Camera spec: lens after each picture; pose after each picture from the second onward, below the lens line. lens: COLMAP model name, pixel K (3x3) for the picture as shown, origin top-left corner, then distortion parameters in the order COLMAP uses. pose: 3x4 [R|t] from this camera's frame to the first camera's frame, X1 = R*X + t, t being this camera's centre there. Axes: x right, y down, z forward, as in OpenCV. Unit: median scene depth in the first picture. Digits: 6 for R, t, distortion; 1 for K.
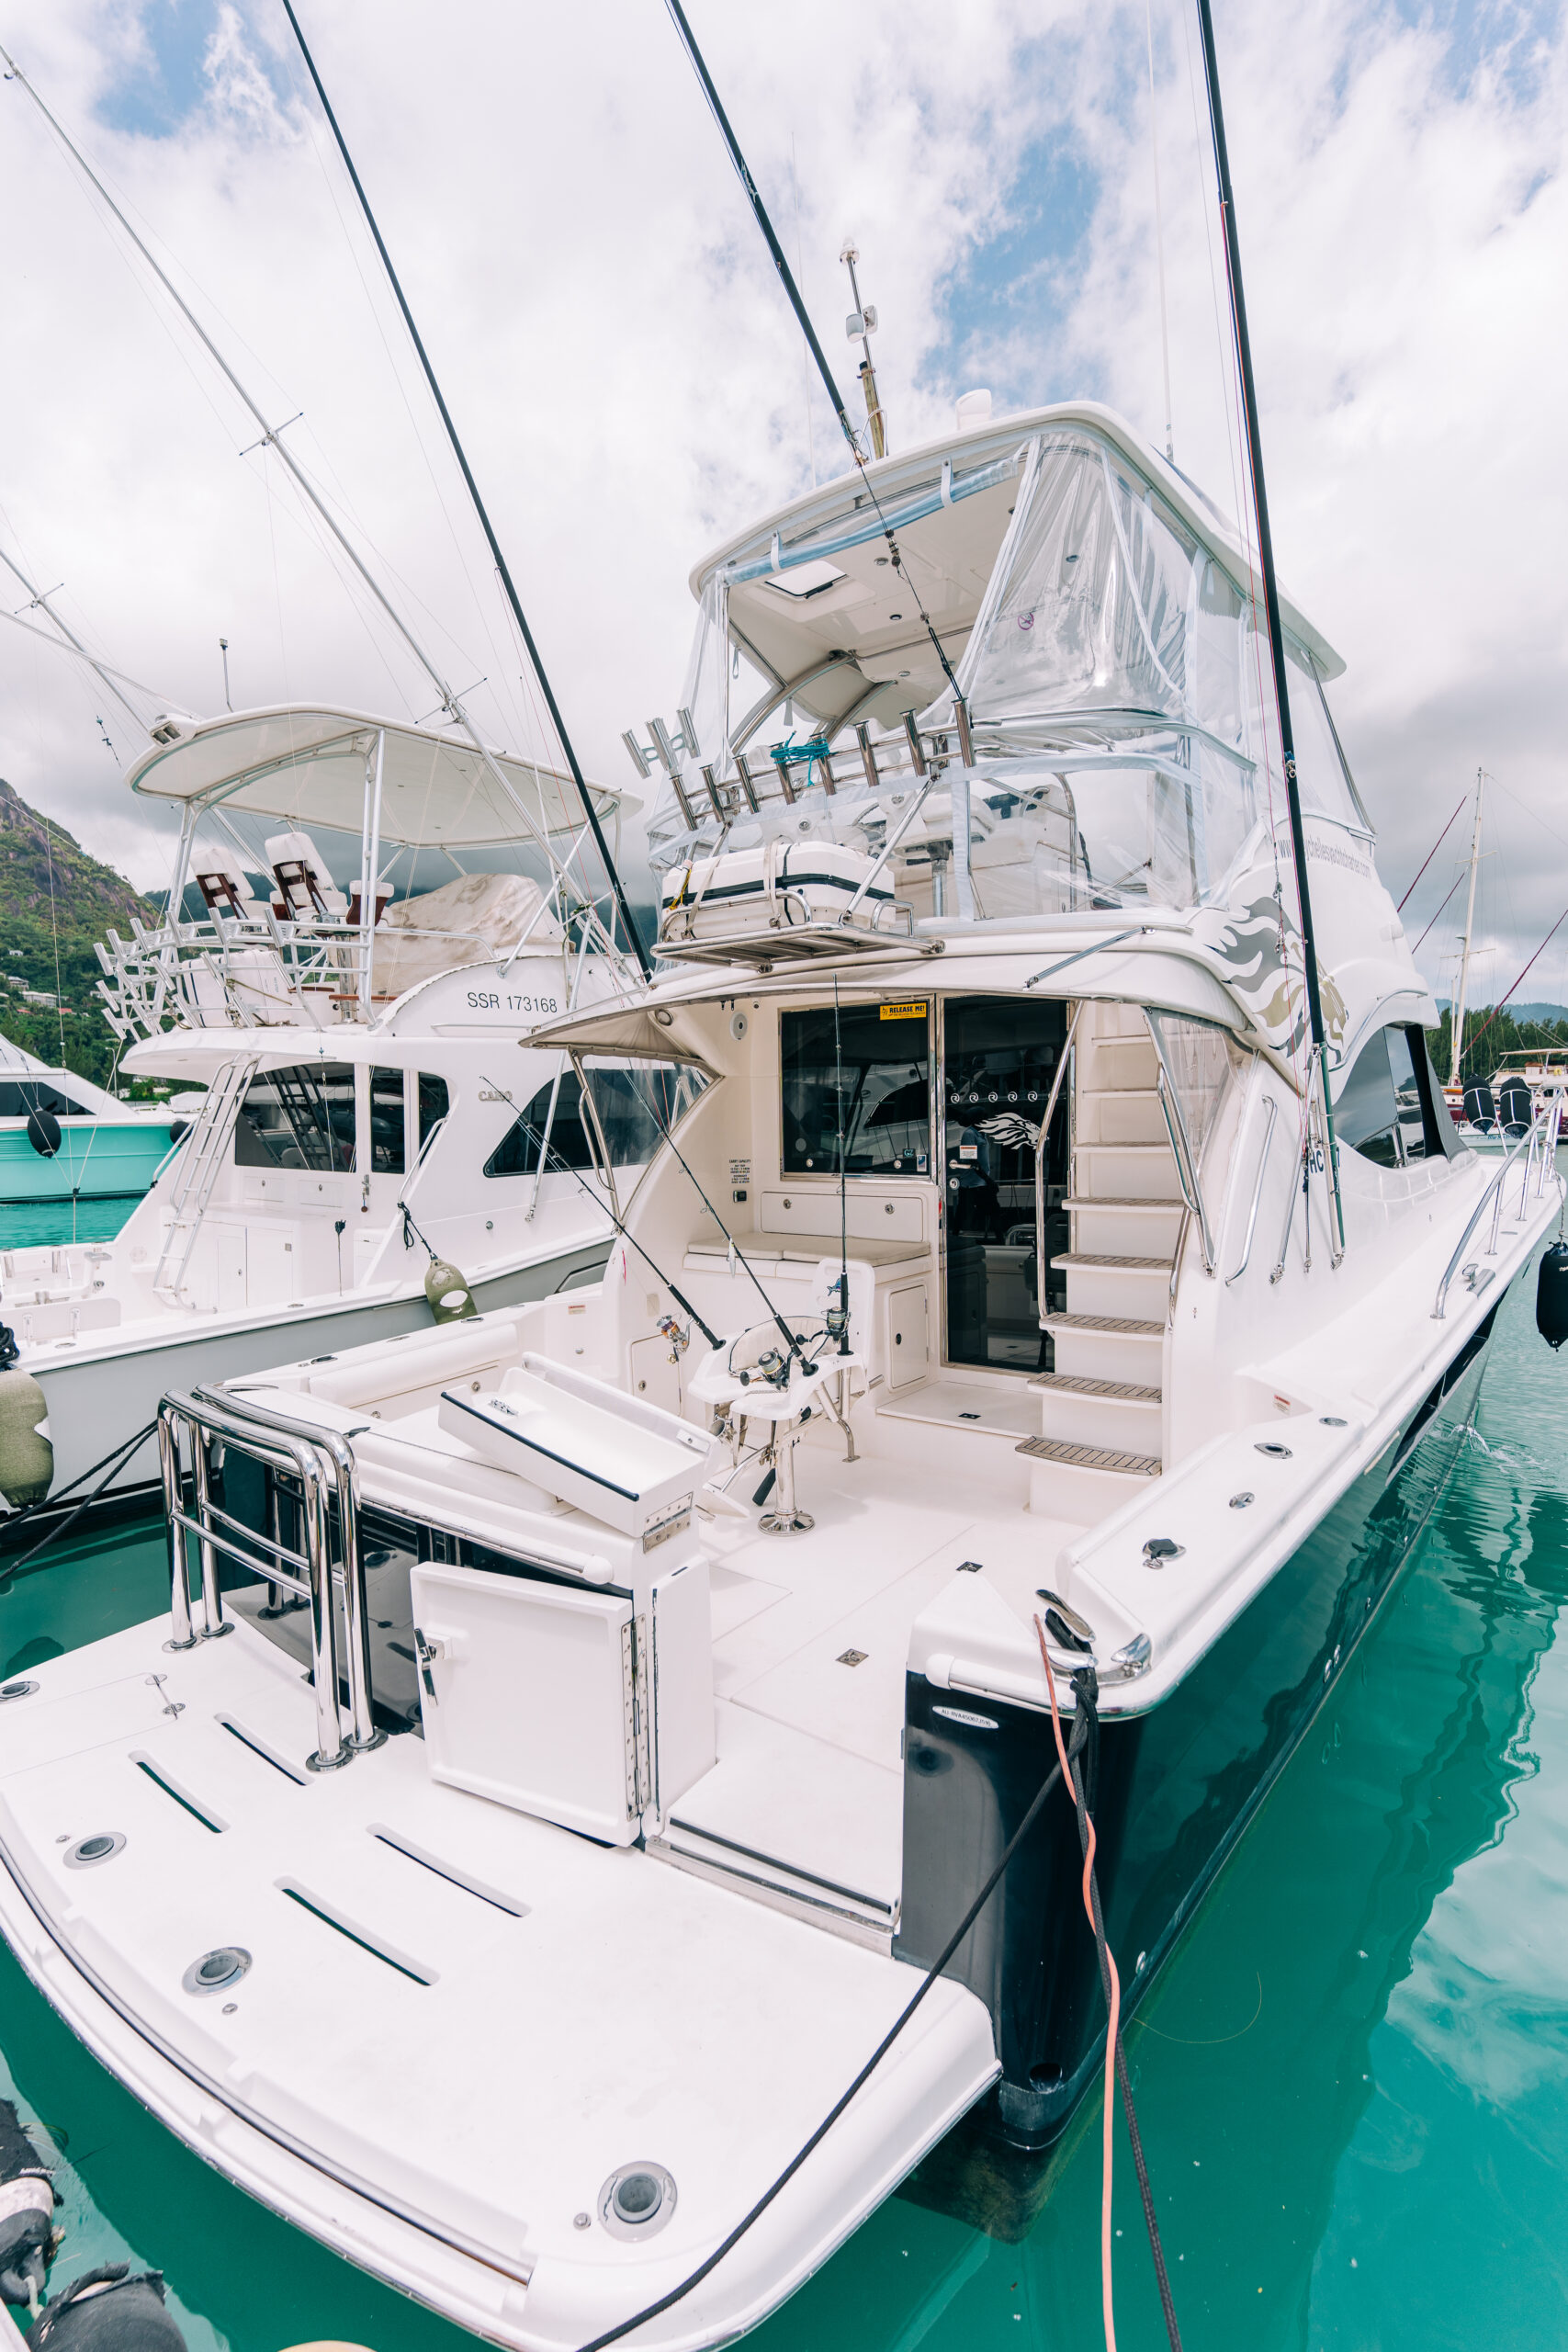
lens RADIAL K [[1120.3, 0, 784.0], [0, 1120.3, 1176.0], [0, 0, 1]] dist [-0.002527, 0.000002]
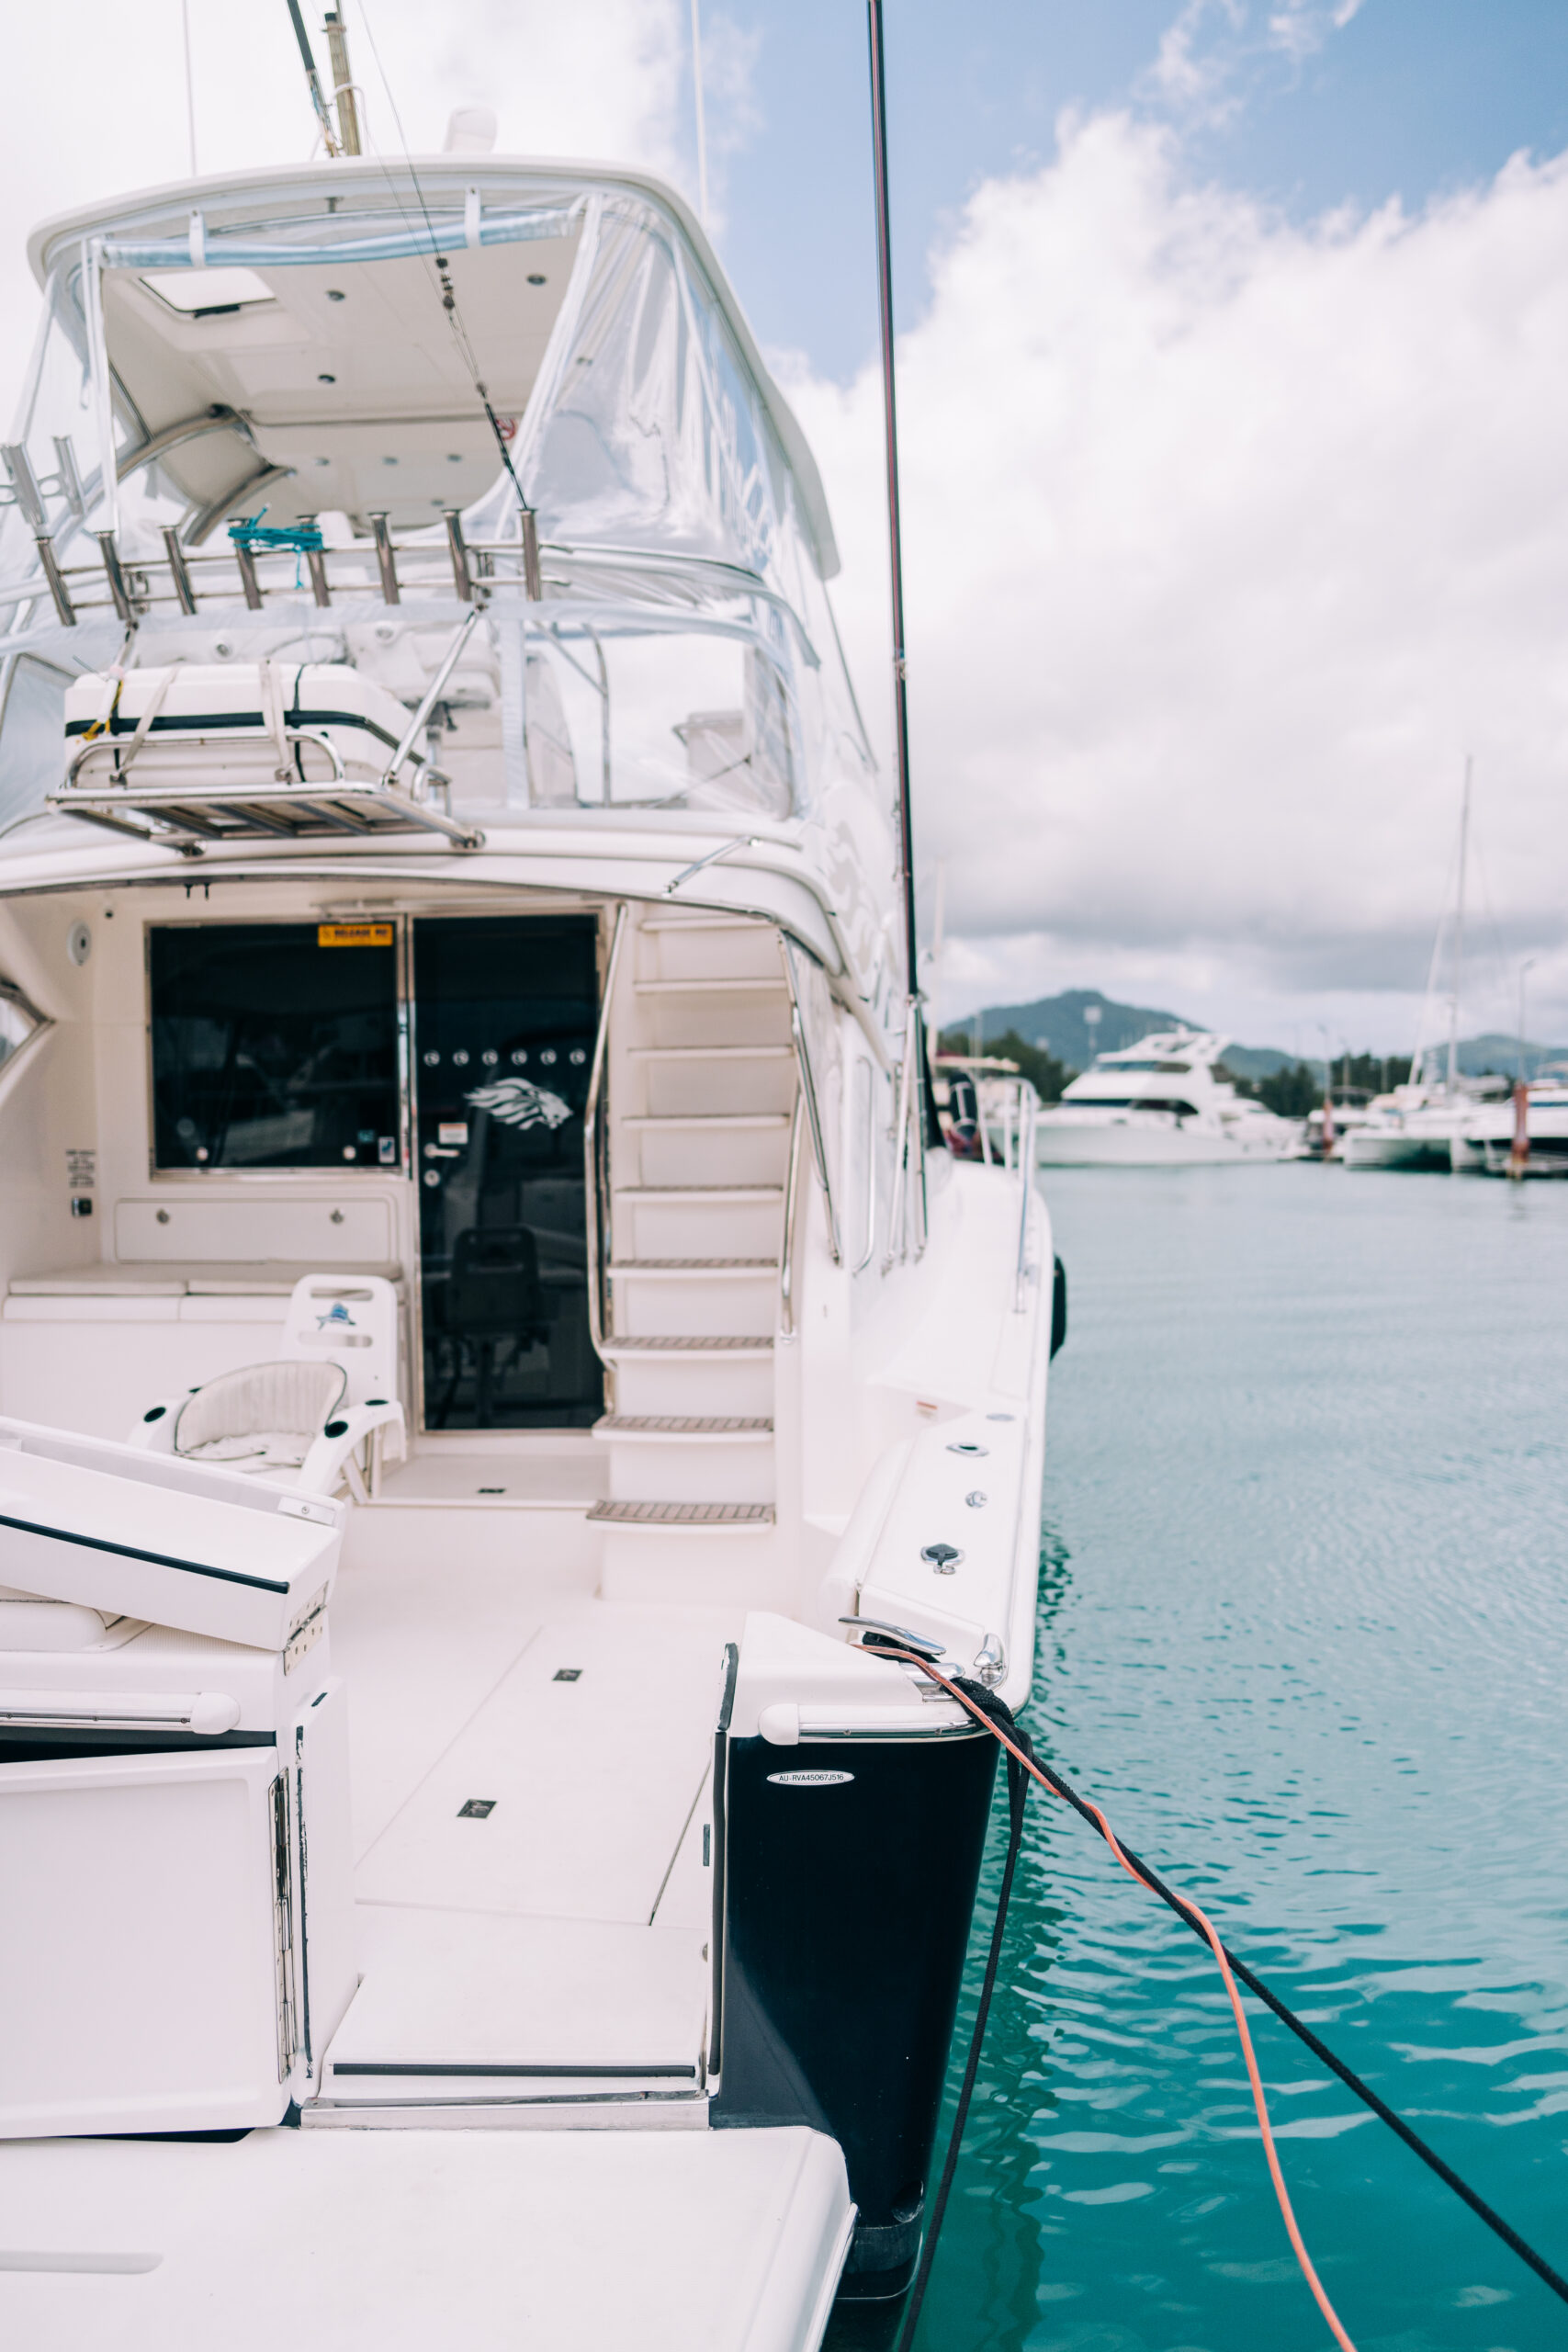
lens RADIAL K [[1587.4, 0, 784.0], [0, 1587.4, 1176.0], [0, 0, 1]] dist [-0.005678, 0.000674]
pose [[0.857223, -0.009956, 0.514849, -0.220042], [0.026218, 0.999360, -0.024327, 0.044537], [-0.514278, 0.034352, 0.856935, 0.018535]]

= = = =

● DIRECTIONS FOR THIS TASK:
Transcribe all of the listing precisely. The images stay out of it.

● RESULT FOR THIS EXERCISE:
Camera spec: lens after each picture; pose after each picture from the second onward, below the lens line. lens: COLMAP model name, pixel K (3x3) for the picture as shown, origin top-left corner, then distortion parameters in the order COLMAP uses. pose: 3x4 [R|t] from this camera's frame to the first camera's frame, X1 = R*X + t, t being this camera's centre there. Axes: x right, y down, z forward, as in OpenCV. Unit: median scene depth in the first picture. Digits: 6 for R, t, distortion; 1 for K.
lens RADIAL K [[1120.3, 0, 784.0], [0, 1120.3, 1176.0], [0, 0, 1]] dist [-0.002527, 0.000002]
lens RADIAL K [[1587.4, 0, 784.0], [0, 1587.4, 1176.0], [0, 0, 1]] dist [-0.005678, 0.000674]
pose [[0.857223, -0.009956, 0.514849, -0.220042], [0.026218, 0.999360, -0.024327, 0.044537], [-0.514278, 0.034352, 0.856935, 0.018535]]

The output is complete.